【推薦図書】『ウィリアム・アダムス-家康に愛された男・三浦按針』(フレデリック・クレインス著)
2025.02.14 04:30
【推薦者】全国労働金庫協会専務理事・西村 良隆氏
本当の日本の歴史を知っていますか
米国で複数の受賞に輝く「SHOGUN 将軍」。“自ら申し出る切腹がふさわしい”。原作で主人公(虎永)が命じた切腹を、家臣自らが申し出る形にあらためさせたという挿話とともに、その時代考証者が、ベルギー人のクレインス氏(現国際日本文化センター教授)であることを知りました。本書は、クレインス氏の手により17世紀初頭の日本に生きたW・アダムスの足跡を描きます。
激動する欧州情勢のなか、アジアを出航し日本にたどり着いた英国人、アダムス。世界情勢やその秩序を理解する環境にない当時の日本。イエズス会士による誹謗(ひぼう)中傷。「天下殿」として実質的に政権を担う家康との出会い。
家康自らが尋問してその資質を見極め、側近(旗本)として重用。
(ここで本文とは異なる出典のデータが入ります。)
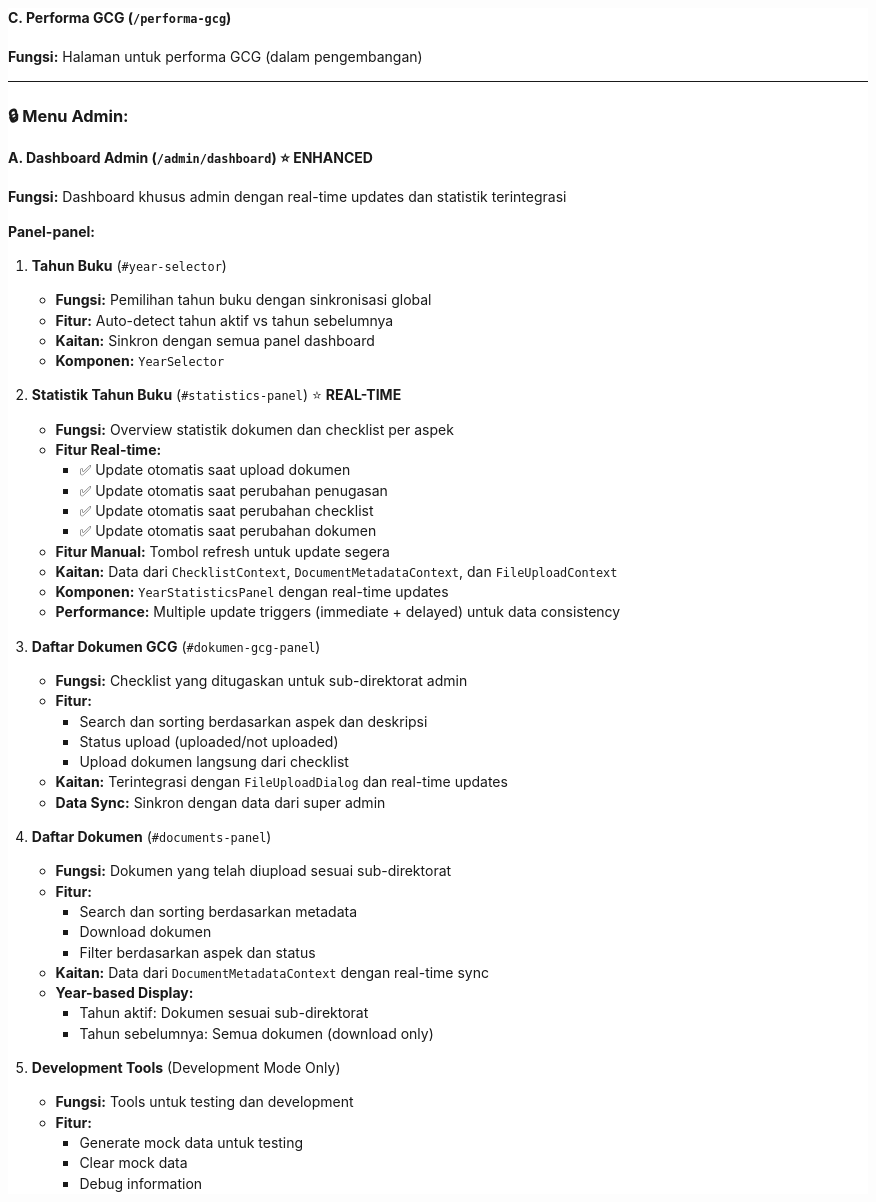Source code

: #### **C. Performa GCG** (`/performa-gcg`)
**Fungsi:** Halaman untuk performa GCG (dalam pengembangan)

---

### **🔒 Menu Admin:**

#### **A. Dashboard Admin** (`/admin/dashboard`) ⭐ **ENHANCED**
**Fungsi:** Dashboard khusus admin dengan real-time updates dan statistik terintegrasi

**Panel-panel:**
1. **Tahun Buku** (`#year-selector`)
   - **Fungsi:** Pemilihan tahun buku dengan sinkronisasi global
   - **Fitur:** Auto-detect tahun aktif vs tahun sebelumnya
   - **Kaitan:** Sinkron dengan semua panel dashboard
   - **Komponen:** `YearSelector`

2. **Statistik Tahun Buku** (`#statistics-panel`) ⭐ **REAL-TIME**
   - **Fungsi:** Overview statistik dokumen dan checklist per aspek
   - **Fitur Real-time:** 
     - ✅ Update otomatis saat upload dokumen
     - ✅ Update otomatis saat perubahan penugasan
     - ✅ Update otomatis saat perubahan checklist
     - ✅ Update otomatis saat perubahan dokumen
   - **Fitur Manual:** Tombol refresh untuk update segera
   - **Kaitan:** Data dari `ChecklistContext`, `DocumentMetadataContext`, dan `FileUploadContext`
   - **Komponen:** `YearStatisticsPanel` dengan real-time updates
   - **Performance:** Multiple update triggers (immediate + delayed) untuk data consistency

3. **Daftar Dokumen GCG** (`#dokumen-gcg-panel`)
   - **Fungsi:** Checklist yang ditugaskan untuk sub-direktorat admin
   - **Fitur:** 
     - Search dan sorting berdasarkan aspek dan deskripsi
     - Status upload (uploaded/not uploaded)
     - Upload dokumen langsung dari checklist
   - **Kaitan:** Terintegrasi dengan `FileUploadDialog` dan real-time updates
   - **Data Sync:** Sinkron dengan data dari super admin

4. **Daftar Dokumen** (`#documents-panel`)
   - **Fungsi:** Dokumen yang telah diupload sesuai sub-direktorat
   - **Fitur:** 
     - Search dan sorting berdasarkan metadata
     - Download dokumen
     - Filter berdasarkan aspek dan status
   - **Kaitan:** Data dari `DocumentMetadataContext` dengan real-time sync
   - **Year-based Display:** 
     - Tahun aktif: Dokumen sesuai sub-direktorat
     - Tahun sebelumnya: Semua dokumen (download only)

5. **Development Tools** (Development Mode Only)
   - **Fungsi:** Tools untuk testing dan development
   - **Fitur:** 
     - Generate mock data untuk testing
     - Clear mock data
     - Debug information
その信頼と彼自身の度量に基づく活躍、経済活性化、自由貿易を志向した家康施政に大きな影響を与えます。しかし、秀忠への政権移譲後は活躍の場が減少、日本は「鎖国」の道へ……。
例えば、時の為政者などの人間性や資質、慧眼(けいがん)の有無など、歴史の隠された本質を感ずることができます。